TEXT FOR ANALYSIS ▸
§ §
Anna MacLeod, ‘Water Conversations’, Alberta, 2015, Documentation of performative walk at Lake Miniwanka, image by Alex Bishop-Thorpe
Anna MacLeod
Water Conversations, A Survey of Works, 2007 – 2015
The Dock, Carrick-on-Shannon
3 July to 12 September 2015
Water Conversations is an ongoing research project by artist Anna MacLeod. Over the past eight years MacLeod has travelled internationally to conduct research and engage in dialogue with artists and communities around the global and local issue of water as a precious and endangered resource. By focusing on material from four or five locations the artist has successfully negotiated the risky transition of her vast repository of works and projects into a visually effective and conceptually engaging representation of her practice at the Dock, Carrick-On Shannon.
In dealing with such an urgent and pressing issue, MacLeod opts for a narrative thread that is low key and prosaic – rather than catastrophic or overtly political. The show pivots around a range of hand-made apparatus and found objects purposed for various water-related functions. They are displayed alongside documentation of their use in performative and site-specific events from many of the locations. For a work made in the Canadian Rocky Mountains MacLeod fashioned an elaborate rubber and aluminium umbrella that resembles a miniature glassless Victorian botanic house.
§ §
[Dataset entries]
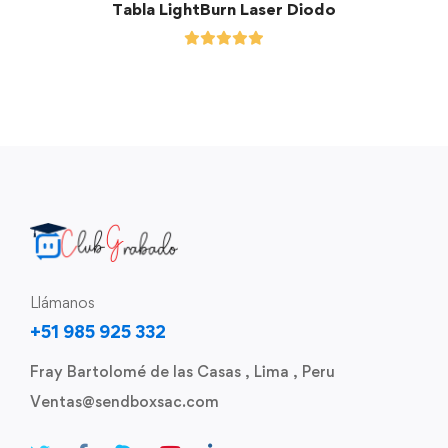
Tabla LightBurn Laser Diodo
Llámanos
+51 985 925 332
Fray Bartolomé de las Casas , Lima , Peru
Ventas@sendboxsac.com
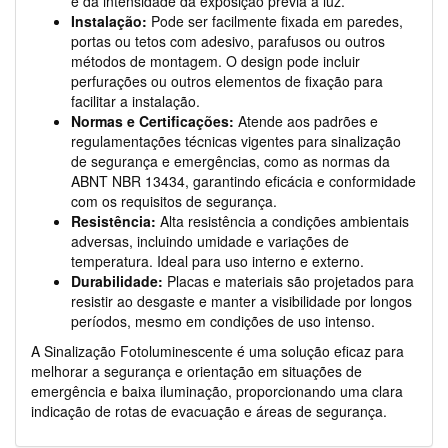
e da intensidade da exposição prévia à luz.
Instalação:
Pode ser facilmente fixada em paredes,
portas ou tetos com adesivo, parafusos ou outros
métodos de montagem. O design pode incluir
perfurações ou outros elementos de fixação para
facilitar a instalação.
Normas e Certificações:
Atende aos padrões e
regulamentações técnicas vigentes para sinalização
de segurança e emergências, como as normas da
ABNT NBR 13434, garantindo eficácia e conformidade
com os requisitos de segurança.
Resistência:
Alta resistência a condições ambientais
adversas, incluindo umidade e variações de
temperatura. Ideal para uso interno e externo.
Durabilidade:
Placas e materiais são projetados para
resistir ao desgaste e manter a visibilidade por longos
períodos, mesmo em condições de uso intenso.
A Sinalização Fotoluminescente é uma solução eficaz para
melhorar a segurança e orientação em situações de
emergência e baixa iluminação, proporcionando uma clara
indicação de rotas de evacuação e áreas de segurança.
§ §
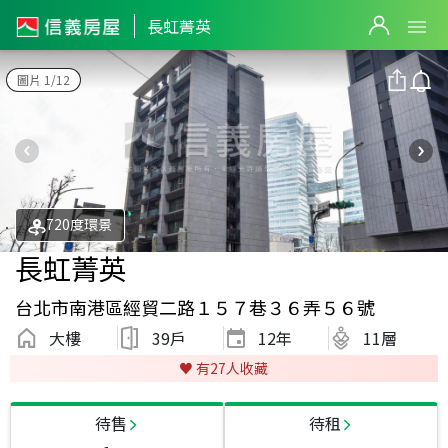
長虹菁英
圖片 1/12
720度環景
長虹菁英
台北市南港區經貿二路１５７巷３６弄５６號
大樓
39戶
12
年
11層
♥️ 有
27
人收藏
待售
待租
§ §
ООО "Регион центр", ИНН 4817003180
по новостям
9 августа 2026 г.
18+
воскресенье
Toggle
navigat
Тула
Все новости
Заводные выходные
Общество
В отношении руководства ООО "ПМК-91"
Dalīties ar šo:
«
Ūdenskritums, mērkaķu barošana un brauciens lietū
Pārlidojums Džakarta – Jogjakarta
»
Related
§ §
WHAT TO DO ▸
- a) Answer these questions from the exhibition review:
(i) At which venue and between which dates is the show held?
(ii) For how many years has MacLeod traveled internationally for this project?
(iii) Of which materials is the umbrella made for the Canadian Rocky Mountains work?
- b) According to the exhibition review, how did MacLeod turn her vast repository of works and projects into an effective exhibition at the Dock?
- c) Extend the exhibition review, picking up right after its sentence about the umbrella that resembles a miniature glassless Victorian botanic house.

ANSWERS TO THE TASKS ▸
- a)
(i) At The Dock, Carrick-on-Shannon, from 3 July to 12 September 2015.
(ii) Eight years.
(iii) Rubber and aluminium.

- b) She focused on material from four or five locations. This let her make the risky transition from her vast repository into a visually effective and conceptually engaging representation of her practice.

- c)
In Colorado the artist assembled an umbrella from triangular planes of smooth plywood that rises and falls in peaks and valleys like a portable mountain range. From Almeria, Spain MacLeod has brought a series of poignant fan-like dew catchers made from folded wax paper. The pieces of apparatus are each wonderfully sculptural and esoteric, and bear direct and obtuse connections to a multitude of references that have impacted on water conservation globally. Mining, the commodification of resources, intensive agriculture and tourism are touched upon and counterpointed by the low-tech, sustainable, hand-crafted methods used by MacLeod.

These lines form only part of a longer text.